Python's threading module allows you to run multiple operations concurrently, making your programs more efficient, especially when dealing with I/O-bound tasks (like reading files or network requests). This guide covers creating threads, synchronizing them, and using advanced tools like ThreadPoolExecutor and synchronization primitives.

Basic Threading

The simplest way to run code in parallel is to create a Thread object, passing it a target function.

import threading
import time

def worker(name):
print(f"Thread {name} starting...")
time.sleep(1)
print(f"Thread {name} finished.")

# ✅ Correct: Creating and starting a thread
t = threading.Thread(target=worker, args=("A",))
t.start()

# Wait for it to complete
t.join()
print("Done.")
note

t.start() begins the execution. t.join() blocks the main program until the thread finishes.

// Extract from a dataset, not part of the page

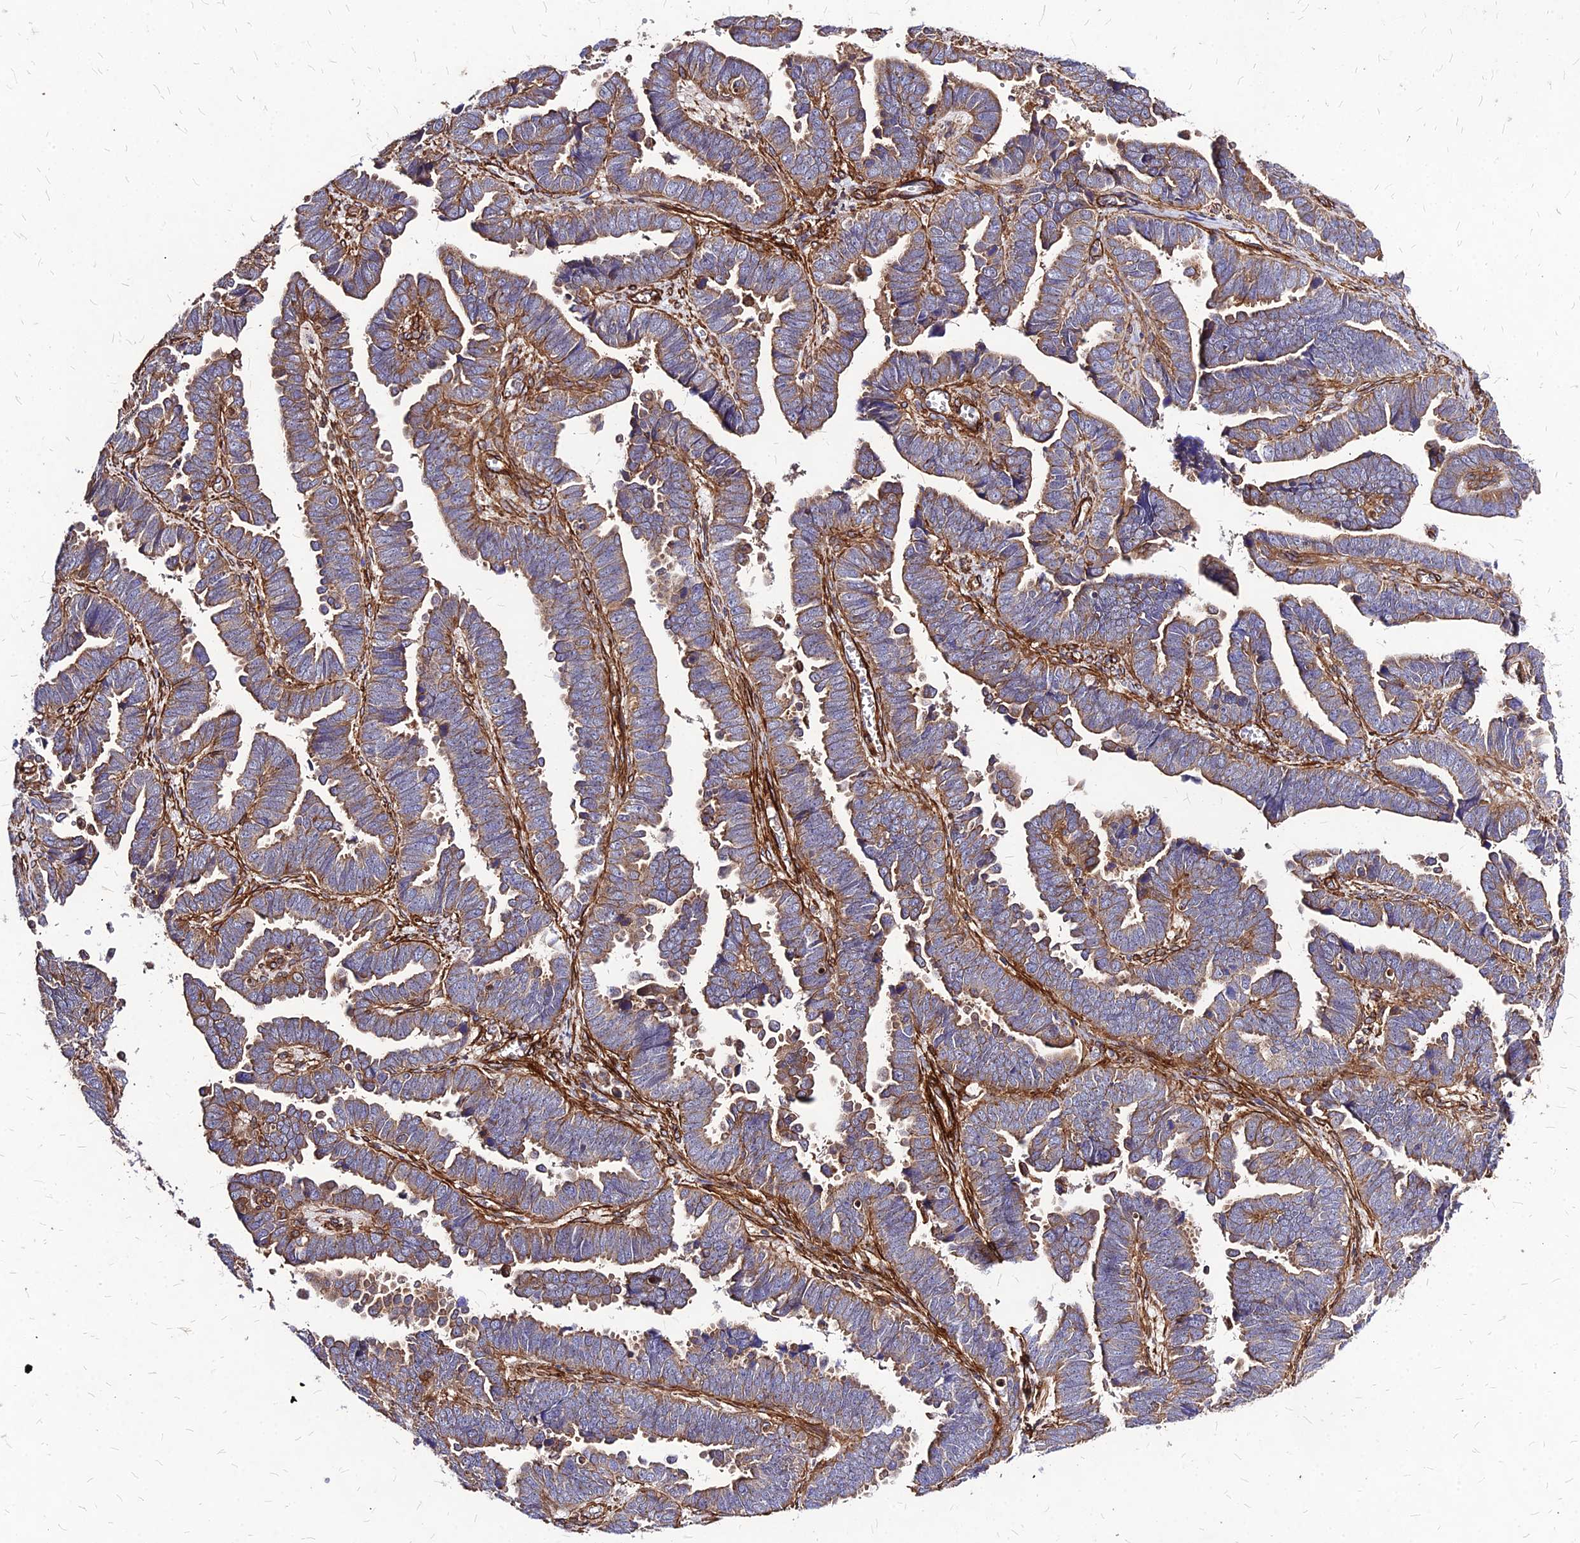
{"staining": {"intensity": "weak", "quantity": "25%-75%", "location": "cytoplasmic/membranous"}, "tissue": "endometrial cancer", "cell_type": "Tumor cells", "image_type": "cancer", "snomed": [{"axis": "morphology", "description": "Adenocarcinoma, NOS"}, {"axis": "topography", "description": "Endometrium"}], "caption": "Endometrial cancer was stained to show a protein in brown. There is low levels of weak cytoplasmic/membranous positivity in about 25%-75% of tumor cells.", "gene": "EFCC1", "patient": {"sex": "female", "age": 75}}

Without join(), the main program might exit before the thread completes (unless it's a daemon thread).

Synchronization with Locks

When multiple threads modify the same variable (a "race condition"), data corruption can occur. A Lock ensures only one thread accesses a resource at a time.

import threading

counter = 0
lock = threading.Lock()

def increment():
global counter
with lock: # ✅ Correct: Automatically acquires and releases
counter += 1

threads = [threading.Thread(target=increment) for _ in range(100)]

for t in threads: t.start()
for t in threads: t.join()

print(f"Final counter: {counter}")

Thread Pools (Best Practice)

Managing threads manually (starting, joining, storing in lists) is tedious. The concurrent.futures.ThreadPoolExecutor handles the lifecycle of threads automatically.

Using executor.submit()

import concurrent.futures

def task(n):
return n * n

# ✅ Correct: Context manager handles cleanup
with concurrent.futures.ThreadPoolExecutor(max_workers=3) as executor:
# Submit tasks individually
future = executor.submit(task, 5)
print(f"Result: {future.result()}")

Using executor.map()

with concurrent.futures.ThreadPoolExecutor(max_workers=3) as executor:
items = [1, 2, 3, 4, 5]
# Applies 'task' to every item in 'items' concurrently
results = executor.map(task, items)

for res in results:
print(res)

Synchronization Primitives (Event, Timer, Barrier)

Python provides specialized objects to coordinate threads.

Event

Allows one thread to signal others to proceed. Ideally used when threads need to wait for a specific condition (e.g., "Database is ready").

ready_event = threading.Event()

def waiter():
print("Waiting for signal...")
ready_event.wait() # Blocks here
print("Signal received!")

t = threading.Thread(target=waiter)
t.start()

# Signal the thread to continue
ready_event.set()

Timer

Runs a function after a delay in a separate thread.

def delayed_action():
print("Timer finished!")

# Run after 2.0 seconds
t = threading.Timer(2.0, delayed_action)
t.start()

Barrier

Forces a group of threads to wait until all of them reach a certain point.

# Wait for 3 threads to reach the barrier
barrier = threading.Barrier(3)

def worker():
print("Worker ready")
barrier.wait() # Blocks until 3 threads arrive here
print("Worker GO!")

for _ in range(3):
threading.Thread(target=worker).start()

Conclusion

To effectively use threading in Python:

  1. Use ThreadPoolExecutor for most tasks; it's cleaner and safer than manual thread management.
  2. Use Lock whenever threads modify shared state.
  3. Use Event or Barrier for complex coordination between threads.
  4. Use Daemon Threads (daemon=True) for background tasks that shouldn't prevent the program from exiting.